Properties of the residual α-galactosidase activity in the tissues of a fabry hemizygote

Abstract The properties of the residual α-galactosidase activity in kidney, liver, spleen, fibroblasts and urine of a Fabry hemizygote have been studied using p -nitrophenyl-α-galactoside and 4-methylumbelliferyl-α-galactoside as substrates. In addition, α-galactosidase activity in urine has been determined with ceramidetrihexoside as substrate. The residual α-galactosidase activity of Fabry, measured with artificial substrate, is stimulated (6–35%) by myo -inositol and only slightly inhibited by melibiose (7–17%) in all the materials used. In contrast, the α-galactosidase of normal tissues and urine is inhibited (36–48%) by myo -inositol and inhibited to a much greater extent (40–50%) by melibiose. The K m for artificial substrate of the residual activity of Fabry is higher than that of the α-galactosidase in normal kidney, liver, spleen, fibroblasts and urine. The residual activity of Fabry is generally more stable to heating than the activity in the normal materials, although exceptions were noted. When these properties are compared with those of the α-galactosidase isoenzymes in normal tissues and body fluids, the residual activity of Fabry material seems to be very similar to the minor component of normal tissue (α-galactosidase B). Moreover, the pH optimum curve of this minor component and of the Fabry α-galactosidase in urine are similar, whereas the major isoenzyme (α-galactosidase A) shows a curve much more like that of normal urine.
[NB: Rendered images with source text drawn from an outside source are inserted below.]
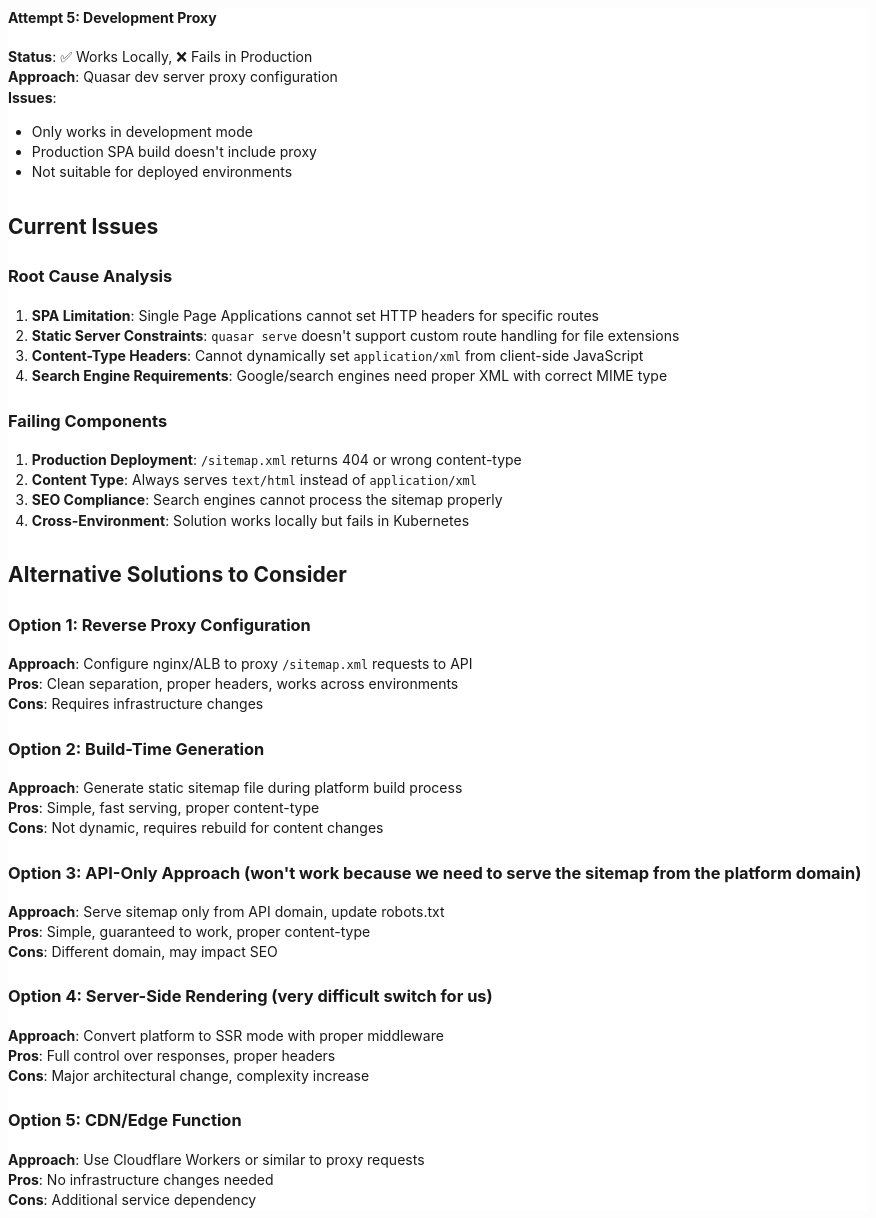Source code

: #### Attempt 5: Development Proxy
**Status**: ✅ Works Locally, ❌ Fails in Production  
**Approach**: Quasar dev server proxy configuration  
**Issues**:
- Only works in development mode
- Production SPA build doesn't include proxy
- Not suitable for deployed environments

## Current Issues

### Root Cause Analysis
1. **SPA Limitation**: Single Page Applications cannot set HTTP headers for specific routes
2. **Static Server Constraints**: `quasar serve` doesn't support custom route handling for file extensions
3. **Content-Type Headers**: Cannot dynamically set `application/xml` from client-side JavaScript
4. **Search Engine Requirements**: Google/search engines need proper XML with correct MIME type

### Failing Components
1. **Production Deployment**: `/sitemap.xml` returns 404 or wrong content-type
2. **Content Type**: Always serves `text/html` instead of `application/xml`  
3. **SEO Compliance**: Search engines cannot process the sitemap properly
4. **Cross-Environment**: Solution works locally but fails in Kubernetes

## Alternative Solutions to Consider

### Option 1: Reverse Proxy Configuration
**Approach**: Configure nginx/ALB to proxy `/sitemap.xml` requests to API  
**Pros**: Clean separation, proper headers, works across environments  
**Cons**: Requires infrastructure changes

### Option 2: Build-Time Generation
**Approach**: Generate static sitemap file during platform build process  
**Pros**: Simple, fast serving, proper content-type  
**Cons**: Not dynamic, requires rebuild for content changes

### Option 3: API-Only Approach (won't work because we need to serve the sitemap from the platform domain)
**Approach**: Serve sitemap only from API domain, update robots.txt  
**Pros**: Simple, guaranteed to work, proper content-type  
**Cons**: Different domain, may impact SEO

### Option 4: Server-Side Rendering (very difficult switch for us)
**Approach**: Convert platform to SSR mode with proper middleware  
**Pros**: Full control over responses, proper headers  
**Cons**: Major architectural change, complexity increase

### Option 5: CDN/Edge Function
**Approach**: Use Cloudflare Workers or similar to proxy requests  
**Pros**: No infrastructure changes needed  
**Cons**: Additional service dependency
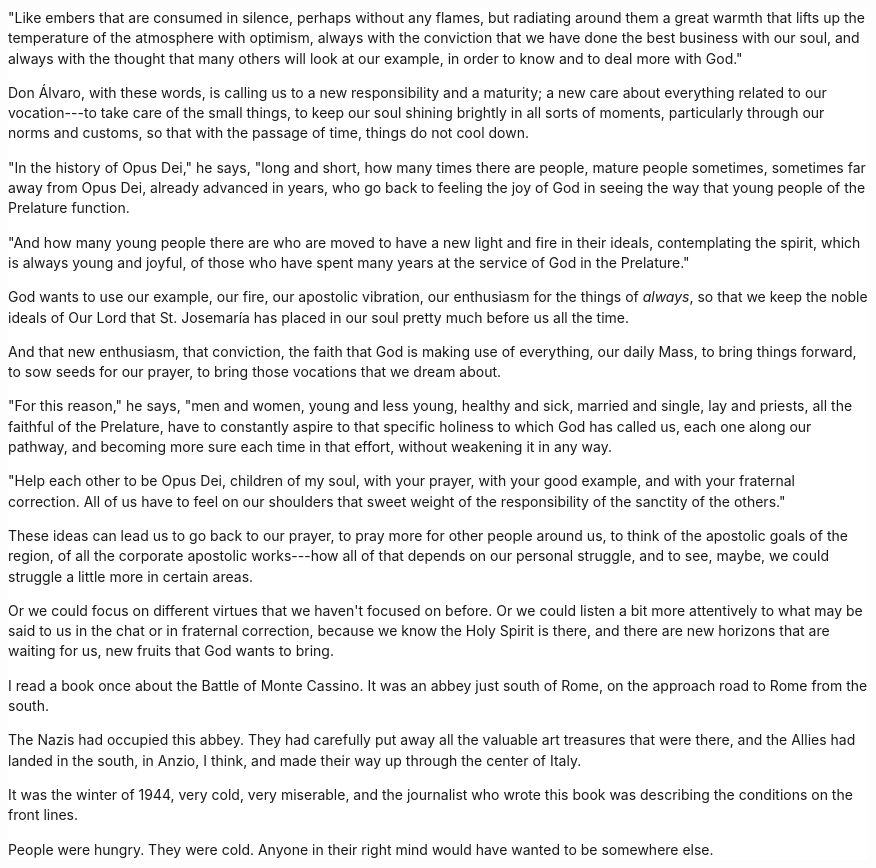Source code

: "Like embers that are consumed in silence, perhaps without any flames, but radiating around them a great warmth that lifts up the temperature of the atmosphere with optimism, always with the conviction that we have done the best business with our soul, and always with the thought that many others will look at our example, in order to know and to deal more with God."

Don Álvaro, with these words, is calling us to a new responsibility and a maturity; a new care about everything related to our vocation---to take care of the small things, to keep our soul shining brightly in all sorts of moments, particularly through our norms and customs, so that with the passage of time, things do not cool down.

"In the history of Opus Dei," he says, "long and short, how many times there are people, mature people sometimes, sometimes far away from Opus Dei, already advanced in years, who go back to feeling the joy of God in seeing the way that young people of the Prelature function.

"And how many young people there are who are moved to have a new light and fire in their ideals, contemplating the spirit, which is always young and joyful, of those who have spent many years at the service of God in the Prelature."

God wants to use our example, our fire, our apostolic vibration, our enthusiasm for the things of *always*, so that we keep the noble ideals of Our Lord that St. Josemaría has placed in our soul pretty much before us all the time.

And that new enthusiasm, that conviction, the faith that God is making use of everything, our daily Mass, to bring things forward, to sow seeds for our prayer, to bring those vocations that we dream about.

"For this reason," he says, "men and women, young and less young, healthy and sick, married and single, lay and priests, all the faithful of the Prelature, have to constantly aspire to that specific holiness to which God has called us, each one along our pathway, and becoming more sure each time in that effort, without weakening it in any way.

"Help each other to be Opus Dei, children of my soul, with your prayer, with your good example, and with your fraternal correction. All of us have to feel on our shoulders that sweet weight of the responsibility of the sanctity of the others."

These ideas can lead us to go back to our prayer, to pray more for other people around us, to think of the apostolic goals of the region, of all the corporate apostolic works---how all of that depends on our personal struggle, and to see, maybe, we could struggle a little more in certain areas.

Or we could focus on different virtues that we haven\'t focused on before. Or we could listen a bit more attentively to what may be said to us in the chat or in fraternal correction, because we know the Holy Spirit is there, and there are new horizons that are waiting for us, new fruits that God wants to bring.

I read a book once about the Battle of Monte Cassino. It was an abbey just south of Rome, on the approach road to Rome from the south.

The Nazis had occupied this abbey. They had carefully put away all the valuable art treasures that were there, and the Allies had landed in the south, in Anzio, I think, and made their way up through the center of Italy.

It was the winter of 1944, very cold, very miserable, and the journalist who wrote this book was describing the conditions on the front lines.

People were hungry. They were cold. Anyone in their right mind would have wanted to be somewhere else.
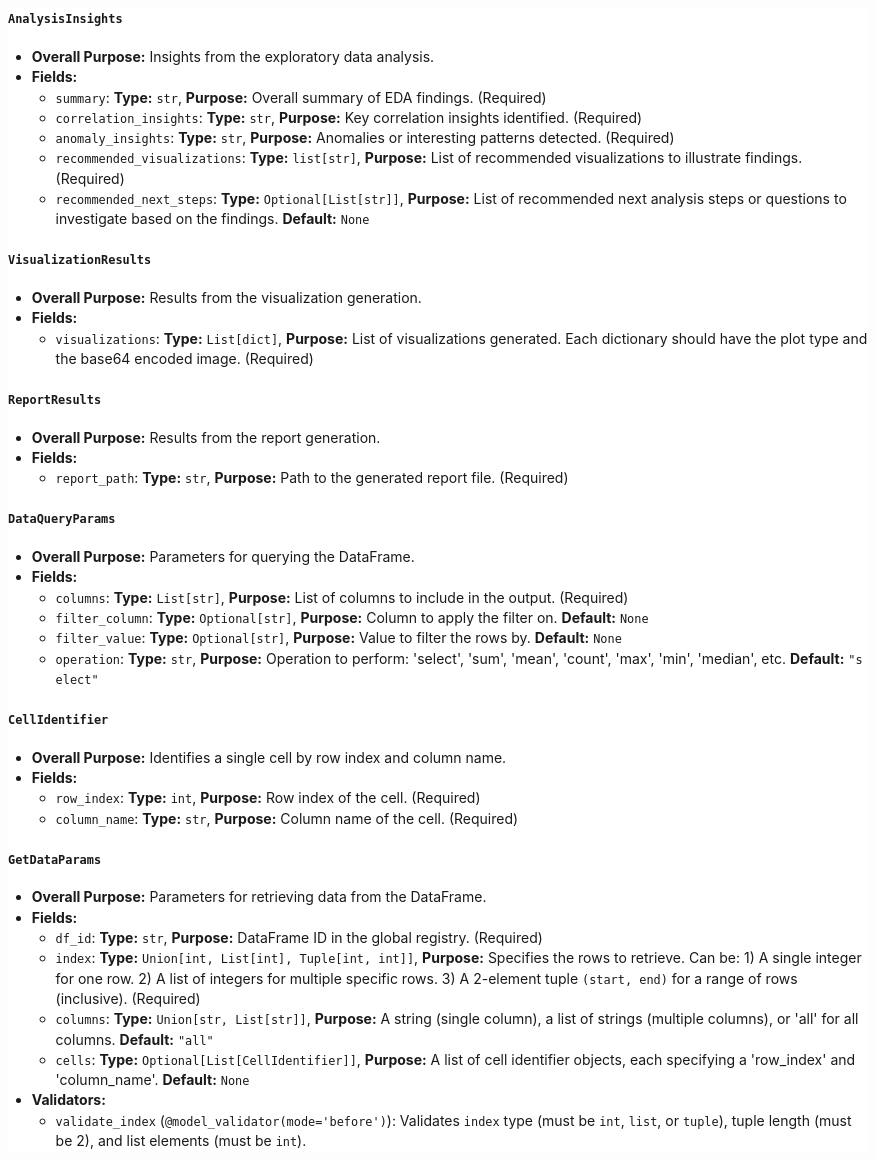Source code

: #### `AnalysisInsights`
*   **Overall Purpose:** Insights from the exploratory data analysis.
*   **Fields:**
    *   `summary`: **Type:** `str`, **Purpose:** Overall summary of EDA findings. (Required)
    *   `correlation_insights`: **Type:** `str`, **Purpose:** Key correlation insights identified. (Required)
    *   `anomaly_insights`: **Type:** `str`, **Purpose:** Anomalies or interesting patterns detected. (Required)
    *   `recommended_visualizations`: **Type:** `list[str]`, **Purpose:** List of recommended visualizations to illustrate findings. (Required)
    *   `recommended_next_steps`: **Type:** `Optional[List[str]]`, **Purpose:** List of recommended next analysis steps or questions to investigate based on the findings. **Default:** `None`

#### `VisualizationResults`
*   **Overall Purpose:** Results from the visualization generation.
*   **Fields:**
    *   `visualizations`: **Type:** `List[dict]`, **Purpose:** List of visualizations generated. Each dictionary should have the plot type and the base64 encoded image. (Required)

#### `ReportResults`
*   **Overall Purpose:** Results from the report generation.
*   **Fields:**
    *   `report_path`: **Type:** `str`, **Purpose:** Path to the generated report file. (Required)

#### `DataQueryParams`
*   **Overall Purpose:** Parameters for querying the DataFrame.
*   **Fields:**
    *   `columns`: **Type:** `List[str]`, **Purpose:** List of columns to include in the output. (Required)
    *   `filter_column`: **Type:** `Optional[str]`, **Purpose:** Column to apply the filter on. **Default:** `None`
    *   `filter_value`: **Type:** `Optional[str]`, **Purpose:** Value to filter the rows by. **Default:** `None`
    *   `operation`: **Type:** `str`, **Purpose:** Operation to perform: 'select', 'sum', 'mean', 'count', 'max', 'min', 'median', etc. **Default:** `"select"`

#### `CellIdentifier`
*   **Overall Purpose:** Identifies a single cell by row index and column name.
*   **Fields:**
    *   `row_index`: **Type:** `int`, **Purpose:** Row index of the cell. (Required)
    *   `column_name`: **Type:** `str`, **Purpose:** Column name of the cell. (Required)

#### `GetDataParams`
*   **Overall Purpose:** Parameters for retrieving data from the DataFrame.
*   **Fields:**
    *   `df_id`: **Type:** `str`, **Purpose:** DataFrame ID in the global registry. (Required)
    *   `index`: **Type:** `Union[int, List[int], Tuple[int, int]]`, **Purpose:** Specifies the rows to retrieve. Can be: 1) A single integer for one row. 2) A list of integers for multiple specific rows. 3) A 2-element tuple `(start, end)` for a range of rows (inclusive). (Required)
    *   `columns`: **Type:** `Union[str, List[str]]`, **Purpose:** A string (single column), a list of strings (multiple columns), or 'all' for all columns. **Default:** `"all"`
    *   `cells`: **Type:** `Optional[List[CellIdentifier]]`, **Purpose:** A list of cell identifier objects, each specifying a 'row_index' and 'column_name'. **Default:** `None`
*   **Validators:**
    *   `validate_index` (`@model_validator(mode='before')`): Validates `index` type (must be `int`, `list`, or `tuple`), tuple length (must be 2), and list elements (must be `int`).
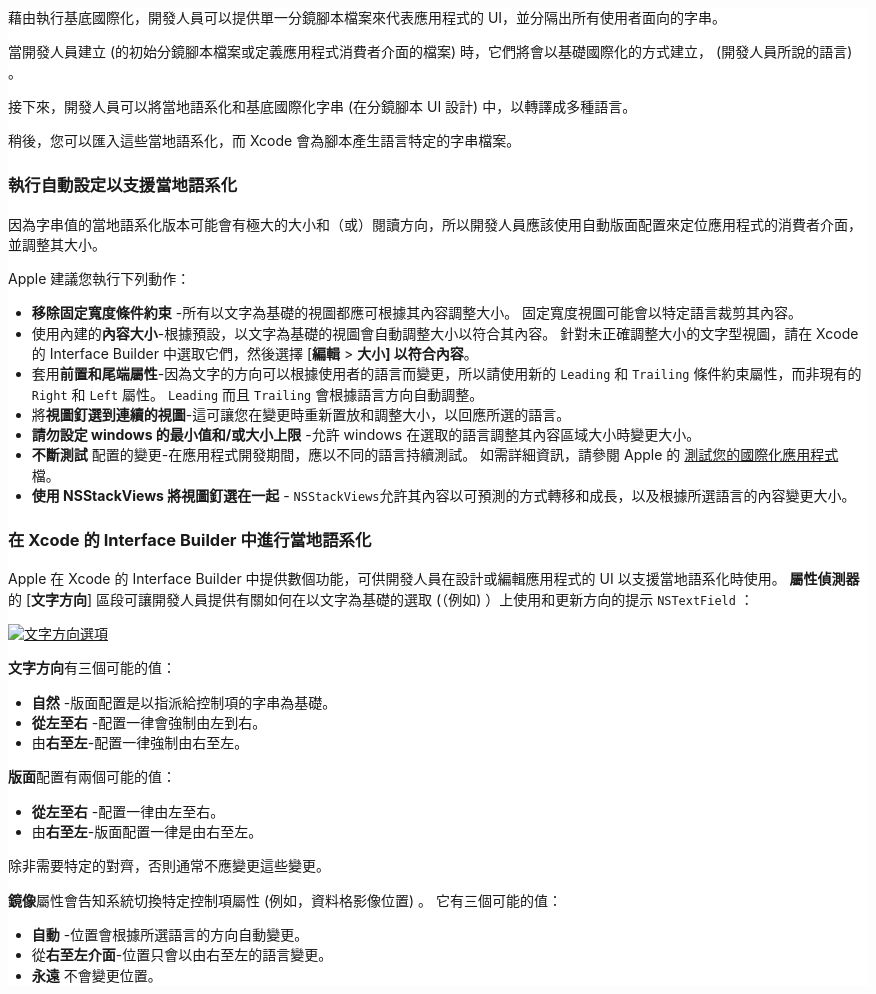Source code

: 藉由執行基底國際化，開發人員可以提供單一分鏡腳本檔案來代表應用程式的 UI，並分隔出所有使用者面向的字串。

當開發人員建立 (的初始分鏡腳本檔案或定義應用程式消費者介面的檔案) 時，它們將會以基礎國際化的方式建立， (開發人員所說的語言) 。

接下來，開發人員可以將當地語系化和基底國際化字串 (在分鏡腳本 UI 設計) 中，以轉譯成多種語言。

稍後，您可以匯入這些當地語系化，而 Xcode 會為腳本產生語言特定的字串檔案。

<a name="Implementing-Auto-Layout-to-Support-Localization"></a>

### <a name="implementing-auto-layout-to-support-localization"></a>執行自動設定以支援當地語系化

因為字串值的當地語系化版本可能會有極大的大小和（或）閱讀方向，所以開發人員應該使用自動版面配置來定位應用程式的消費者介面，並調整其大小。

Apple 建議您執行下列動作：

- **移除固定寬度條件約束** -所有以文字為基礎的視圖都應可根據其內容調整大小。 固定寬度視圖可能會以特定語言裁剪其內容。
- 使用內建的**內容大小**-根據預設，以文字為基礎的視圖會自動調整大小以符合其內容。 針對未正確調整大小的文字型視圖，請在 Xcode 的 Interface Builder 中選取它們，然後選擇 [**編輯**  >  **大小] 以符合內容**。
- 套用**前置和尾端屬性**-因為文字的方向可以根據使用者的語言而變更，所以請使用新的 `Leading` 和 `Trailing` 條件約束屬性，而非現有的 `Right` 和 `Left` 屬性。 `Leading` 而且 `Trailing` 會根據語言方向自動調整。
- 將**視圖釘選到連續的視圖**-這可讓您在變更時重新置放和調整大小，以回應所選的語言。
- **請勿設定 windows 的最小值和/或大小上限** -允許 windows 在選取的語言調整其內容區域大小時變更大小。
- **不斷測試** 配置的變更-在應用程式開發期間，應以不同的語言持續測試。 如需詳細資訊，請參閱 Apple 的 [測試您的國際化應用程式](https://developer.apple.com/library/content/documentation/MacOSX/Conceptual/BPInternational/TestingYourInternationalApp/TestingYourInternationalApp.html#//apple_ref/doc/uid/10000171i-CH7-SW1) 檔。
- **使用 NSStackViews 將視圖釘選在一起**  -  `NSStackViews`允許其內容以可預測的方式轉移和成長，以及根據所選語言的內容變更大小。

<a name="Localizing-in-Xcodes-Interface-Builder"></a>

### <a name="localizing-in-xcodes-interface-builder"></a>在 Xcode 的 Interface Builder 中進行當地語系化

Apple 在 Xcode 的 Interface Builder 中提供數個功能，可供開發人員在設計或編輯應用程式的 UI 以支援當地語系化時使用。 **屬性偵測器**的 [**文字方向**] 區段可讓開發人員提供有關如何在以文字為基礎的選取 (（例如) ）上使用和更新方向的提示 `NSTextField` ：

[![文字方向選項](modern-cocoa-apps-images/content10.png)](modern-cocoa-apps-images/content10.png#lightbox)

**文字方向**有三個可能的值：

- **自然** -版面配置是以指派給控制項的字串為基礎。
- **從左至右** -配置一律會強制由左到右。
- 由**右至左**-配置一律強制由右至左。

**版面**配置有兩個可能的值：

- **從左至右** -配置一律由左至右。
- 由**右至左**-版面配置一律是由右至左。

除非需要特定的對齊，否則通常不應變更這些變更。

**鏡像**屬性會告知系統切換特定控制項屬性 (例如，資料格影像位置) 。 它有三個可能的值：

- **自動** -位置會根據所選語言的方向自動變更。
- 從**右至左介面**-位置只會以由右至左的語言變更。
- **永遠** 不會變更位置。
The findings with ceramidetrihexoside as substrate indicate a possible discrepancy. α-Galactosidase A hydrolyses ceramidetrihexoside, Fabry urine preparation does not. However, α-galactosidase B of normal urine shows a slight but definite ceramidetrihexosidase activity. No contamination of the B preparation with α-galactosidase A could be detected. The minimum hypothesis, supported by most of the experimental evidence is that the residual activity of Fabry and normal α-galactosidase B are identical.